Dataset section start
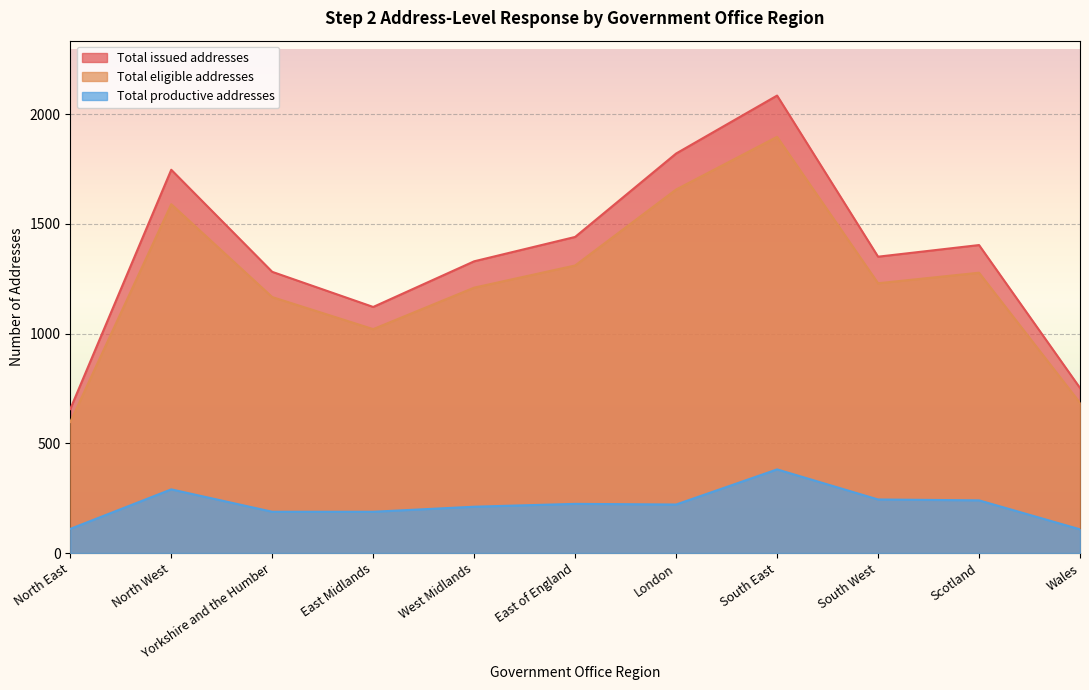

Reading left to right, what are all the values shown in this chart?

Total issued addresses: 656	1746	1281	1121	1329	1440	1820	2084	1350	1403	752
Total eligible addresses: 597	1589	1166	1020	1209	1310	1656	1896	1229	1277	684
Total productive addresses: 110	290	188	188	211	224	221	381	244	240	108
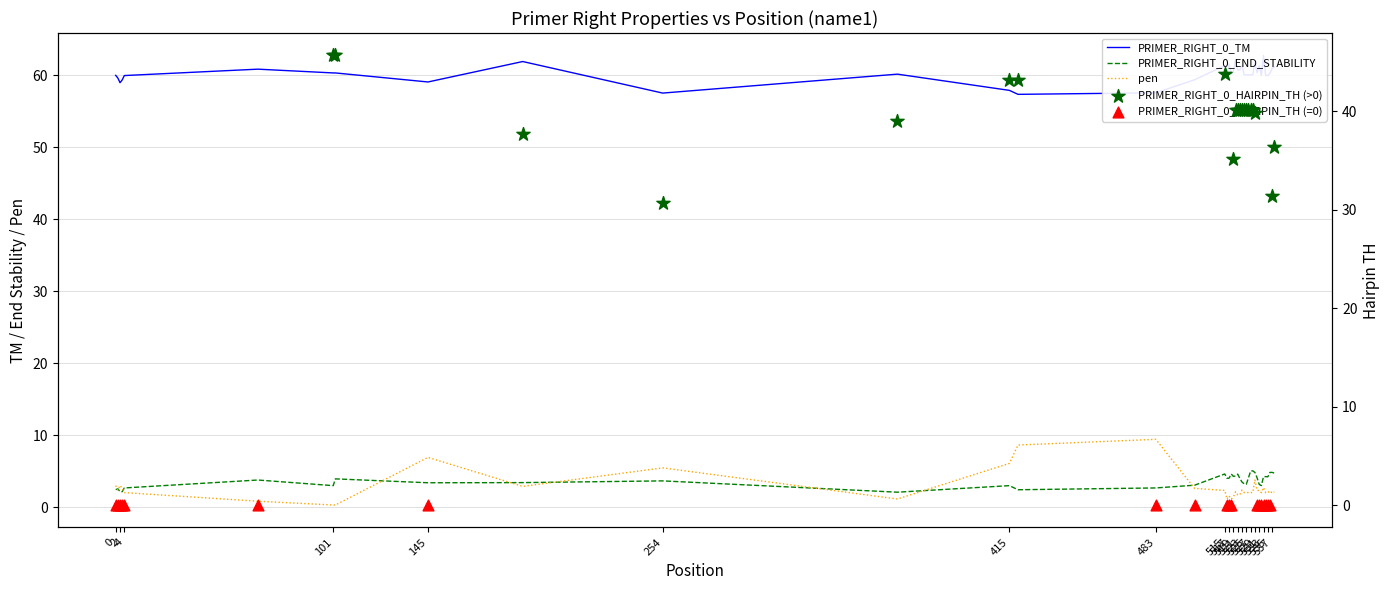

Which series reaches the minimum Y coordinate?

pen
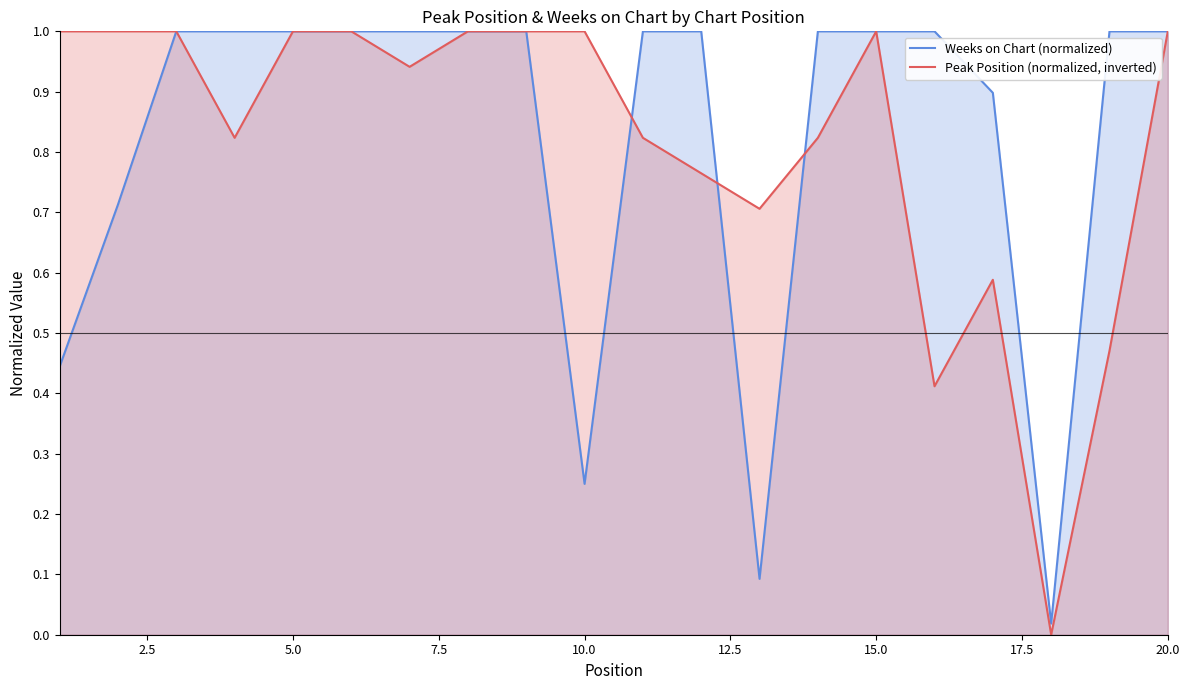

The Weeks on Chart (normalized) series shows 1.4 at 15.0. True or false?

False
Dataset section end
Reproduce all of the rows above word for word, leaving out the pictures.

Reading left to right, what are all the values shown in this chart?

Total issued addresses: 656	1746	1281	1121	1329	1440	1820	2084	1350	1403	752
Total eligible addresses: 597	1589	1166	1020	1209	1310	1656	1896	1229	1277	684
Total productive addresses: 110	290	188	188	211	224	221	381	244	240	108

Which series reaches the minimum Y coordinate?

pen

The Weeks on Chart (normalized) series shows 1.4 at 15.0. True or false?

False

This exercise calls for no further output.